• [TASK OBJECTIVE]: Reproduce every line of the items that follow, word for word and in the same order.
-- begin --
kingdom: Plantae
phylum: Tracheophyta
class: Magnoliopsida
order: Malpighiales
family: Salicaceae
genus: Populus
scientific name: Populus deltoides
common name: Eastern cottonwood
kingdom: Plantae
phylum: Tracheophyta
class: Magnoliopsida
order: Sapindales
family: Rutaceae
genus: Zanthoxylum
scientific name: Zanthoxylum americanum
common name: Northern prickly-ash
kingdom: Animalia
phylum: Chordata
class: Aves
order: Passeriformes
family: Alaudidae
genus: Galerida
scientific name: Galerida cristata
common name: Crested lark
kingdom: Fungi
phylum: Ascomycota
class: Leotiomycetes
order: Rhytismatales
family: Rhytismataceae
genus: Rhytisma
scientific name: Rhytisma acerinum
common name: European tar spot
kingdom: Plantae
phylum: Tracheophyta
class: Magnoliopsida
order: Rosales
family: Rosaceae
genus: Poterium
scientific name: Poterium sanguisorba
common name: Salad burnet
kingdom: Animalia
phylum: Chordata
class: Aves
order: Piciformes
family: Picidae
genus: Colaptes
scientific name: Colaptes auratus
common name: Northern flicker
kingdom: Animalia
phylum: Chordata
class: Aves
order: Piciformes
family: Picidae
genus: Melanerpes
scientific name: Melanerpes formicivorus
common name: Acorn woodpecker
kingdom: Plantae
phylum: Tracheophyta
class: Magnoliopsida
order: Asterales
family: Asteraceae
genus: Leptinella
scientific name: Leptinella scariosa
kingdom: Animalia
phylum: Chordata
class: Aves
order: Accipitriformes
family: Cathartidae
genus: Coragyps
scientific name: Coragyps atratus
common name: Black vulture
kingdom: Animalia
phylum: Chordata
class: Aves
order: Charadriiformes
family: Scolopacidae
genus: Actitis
-- end --
• [TASK SOLUTION]:
kingdom: Plantae
phylum: Tracheophyta
class: Magnoliopsida
order: Malpighiales
family: Salicaceae
genus: Populus
scientific name: Populus deltoides
common name: Eastern cottonwood
kingdom: Plantae
phylum: Tracheophyta
class: Magnoliopsida
order: Sapindales
family: Rutaceae
genus: Zanthoxylum
scientific name: Zanthoxylum americanum
common name: Northern prickly-ash
kingdom: Animalia
phylum: Chordata
class: Aves
order: Passeriformes
family: Alaudidae
genus: Galerida
scientific name: Galerida cristata
common name: Crested lark
kingdom: Fungi
phylum: Ascomycota
class: Leotiomycetes
order: Rhytismatales
family: Rhytismataceae
genus: Rhytisma
scientific name: Rhytisma acerinum
common name: European tar spot
kingdom: Plantae
phylum: Tracheophyta
class: Magnoliopsida
order: Rosales
family: Rosaceae
genus: Poterium
scientific name: Poterium sanguisorba
common name: Salad burnet
kingdom: Animalia
phylum: Chordata
class: Aves
order: Piciformes
family: Picidae
genus: Colaptes
scientific name: Colaptes auratus
common name: Northern flicker
kingdom: Animalia
phylum: Chordata
class: Aves
order: Piciformes
family: Picidae
genus: Melanerpes
scientific name: Melanerpes formicivorus
common name: Acorn woodpecker
kingdom: Plantae
phylum: Tracheophyta
class: Magnoliopsida
order: Asterales
family: Asteraceae
genus: Leptinella
scientific name: Leptinella scariosa
kingdom: Animalia
phylum: Chordata
class: Aves
order: Accipitriformes
family: Cathartidae
genus: Coragyps
scientific name: Coragyps atratus
common name: Black vulture
kingdom: Animalia
phylum: Chordata
class: Aves
order: Charadriiformes
family: Scolopacidae
genus: Actitis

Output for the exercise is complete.